G20: i consorti dei leader in giro per Amburgo, visita al Centro informatico sul clima tedesco

MeteoWeb

Un programma tra turismo e scienza quello per i consorti dei leader del G20 impegnati nel vertice di Amburgo. Se, da una parte, saranno mostrate le bellezze della città anseatica, dall’altro la visita sarà l’occasione di rimarcare una delle più grandi preoccupazioni e priorità della presidenza tedesca del G20: prevenire il cambiamento climatico. Per mogli e mariti dei leader sono previsti un giro in barca sul Baltico, una visita allo storico Municipio, un concerto e un tour nel Centro informatico sul clima tedesco (Dkrz). La visita al Dkrz, preparata da Joachim Sauer, il marito della cancelliera Angela Merkel, che di professione fa il fisico, mira chiaramente a evidenziare le preoccupazioni tedesche sul riscaldamento globale, in netto contrasto con la posizione del presidente americano Donald Trump, che nelle settimane scorse ha annunciato il ritiro dall’Accordo di Parigi sul clima.

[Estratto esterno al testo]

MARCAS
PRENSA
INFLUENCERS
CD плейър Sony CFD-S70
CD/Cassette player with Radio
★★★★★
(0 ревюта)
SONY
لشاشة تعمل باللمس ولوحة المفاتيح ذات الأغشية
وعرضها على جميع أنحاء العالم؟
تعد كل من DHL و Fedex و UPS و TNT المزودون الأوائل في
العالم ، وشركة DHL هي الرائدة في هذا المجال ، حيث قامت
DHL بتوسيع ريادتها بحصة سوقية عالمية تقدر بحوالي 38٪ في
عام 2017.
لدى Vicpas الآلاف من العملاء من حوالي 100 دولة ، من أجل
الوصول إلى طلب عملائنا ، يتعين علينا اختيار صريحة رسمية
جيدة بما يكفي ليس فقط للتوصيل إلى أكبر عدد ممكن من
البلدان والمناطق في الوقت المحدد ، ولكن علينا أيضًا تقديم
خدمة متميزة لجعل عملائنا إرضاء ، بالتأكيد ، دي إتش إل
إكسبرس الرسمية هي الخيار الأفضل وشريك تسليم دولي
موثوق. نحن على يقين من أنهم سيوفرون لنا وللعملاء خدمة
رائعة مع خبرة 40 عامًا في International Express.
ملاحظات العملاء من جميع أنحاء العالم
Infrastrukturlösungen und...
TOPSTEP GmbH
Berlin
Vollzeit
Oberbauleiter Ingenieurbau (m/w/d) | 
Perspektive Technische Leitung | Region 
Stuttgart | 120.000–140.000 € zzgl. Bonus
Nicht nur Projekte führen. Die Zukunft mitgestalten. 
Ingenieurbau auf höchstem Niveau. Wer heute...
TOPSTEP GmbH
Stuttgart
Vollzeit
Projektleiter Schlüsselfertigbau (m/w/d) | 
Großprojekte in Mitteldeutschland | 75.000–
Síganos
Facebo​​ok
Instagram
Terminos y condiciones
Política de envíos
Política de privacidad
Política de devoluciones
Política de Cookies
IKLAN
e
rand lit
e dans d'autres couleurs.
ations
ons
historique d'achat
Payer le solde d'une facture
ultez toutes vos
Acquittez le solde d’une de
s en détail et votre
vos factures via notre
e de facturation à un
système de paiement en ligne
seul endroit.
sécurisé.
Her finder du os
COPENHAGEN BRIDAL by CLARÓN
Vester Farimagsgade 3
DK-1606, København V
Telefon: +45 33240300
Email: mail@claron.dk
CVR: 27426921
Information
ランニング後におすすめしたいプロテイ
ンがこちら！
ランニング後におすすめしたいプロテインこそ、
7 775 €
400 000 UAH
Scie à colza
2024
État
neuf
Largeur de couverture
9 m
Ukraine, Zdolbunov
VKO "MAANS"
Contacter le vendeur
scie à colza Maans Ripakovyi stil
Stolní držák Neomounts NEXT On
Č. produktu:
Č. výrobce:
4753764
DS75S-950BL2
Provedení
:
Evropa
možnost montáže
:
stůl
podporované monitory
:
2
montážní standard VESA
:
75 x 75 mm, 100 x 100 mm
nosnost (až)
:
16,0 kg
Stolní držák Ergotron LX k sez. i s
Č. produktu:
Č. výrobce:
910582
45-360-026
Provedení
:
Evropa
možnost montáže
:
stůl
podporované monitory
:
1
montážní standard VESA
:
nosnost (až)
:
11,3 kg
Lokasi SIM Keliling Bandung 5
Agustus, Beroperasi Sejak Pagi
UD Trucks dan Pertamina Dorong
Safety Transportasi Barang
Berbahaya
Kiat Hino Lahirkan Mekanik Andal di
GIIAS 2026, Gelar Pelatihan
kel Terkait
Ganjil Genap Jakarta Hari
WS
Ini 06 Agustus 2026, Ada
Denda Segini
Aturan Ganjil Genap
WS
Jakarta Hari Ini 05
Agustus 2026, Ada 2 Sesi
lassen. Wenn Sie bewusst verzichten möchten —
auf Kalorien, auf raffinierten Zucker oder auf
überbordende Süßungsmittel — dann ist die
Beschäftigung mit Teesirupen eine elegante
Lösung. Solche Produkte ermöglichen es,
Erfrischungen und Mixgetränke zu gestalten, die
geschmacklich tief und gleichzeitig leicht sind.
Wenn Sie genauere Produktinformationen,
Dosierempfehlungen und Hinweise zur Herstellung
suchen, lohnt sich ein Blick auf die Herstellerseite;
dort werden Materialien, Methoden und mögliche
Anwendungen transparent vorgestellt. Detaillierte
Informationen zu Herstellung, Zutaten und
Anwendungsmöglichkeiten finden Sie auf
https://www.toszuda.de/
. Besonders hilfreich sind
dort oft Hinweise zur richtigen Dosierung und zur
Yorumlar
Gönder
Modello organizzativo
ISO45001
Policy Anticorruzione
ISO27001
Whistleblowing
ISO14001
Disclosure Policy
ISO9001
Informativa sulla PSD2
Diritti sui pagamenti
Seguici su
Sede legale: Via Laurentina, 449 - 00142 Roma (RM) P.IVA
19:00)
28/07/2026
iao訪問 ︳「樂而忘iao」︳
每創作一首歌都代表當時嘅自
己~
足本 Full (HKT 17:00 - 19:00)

A parte questa ‘controversa’ tappa, occhi e telecamere saranno certamente puntati – come già avvenuto a fine maggio al G7 di Taormina – sulla first lady degli Stati Uniti Melania Trump sulla moglie del presidente francese Emmanuel Macron, Brigitte. E sulle loro mises. Questa volta Sauer non sarà l’unico uomo, come quasi sempre gli accade: il professore di chimica quantistica godrà della compagnia del banchiere Philip May, marito della premier britannica Theresa May. Per stasera, invece, è in programma il concerto nella nuova Elbphilharmonie di Amburgo, inaugurata nel gennaio scorso, dove, su esplicita richiesta della Merkel, risuoneranno le note della Nona di Beethoven. A guidare la Filarmonica di Amburgo sarà il maestro Kent Nagano, che dirigerà per intero la Sinfonia, culminando nell’Inno alla gioia con i versi di Schiller: “Tutti gli uomini diventano fratelli”. Domani il sindaco Olaf Scholz ospiterà i consorti nel municipio storico dei Amburgo, risalente alla fine dell’Ottocento e sopravvissuto al bombardamento del luglio 1943, che distrusse gran parte della città.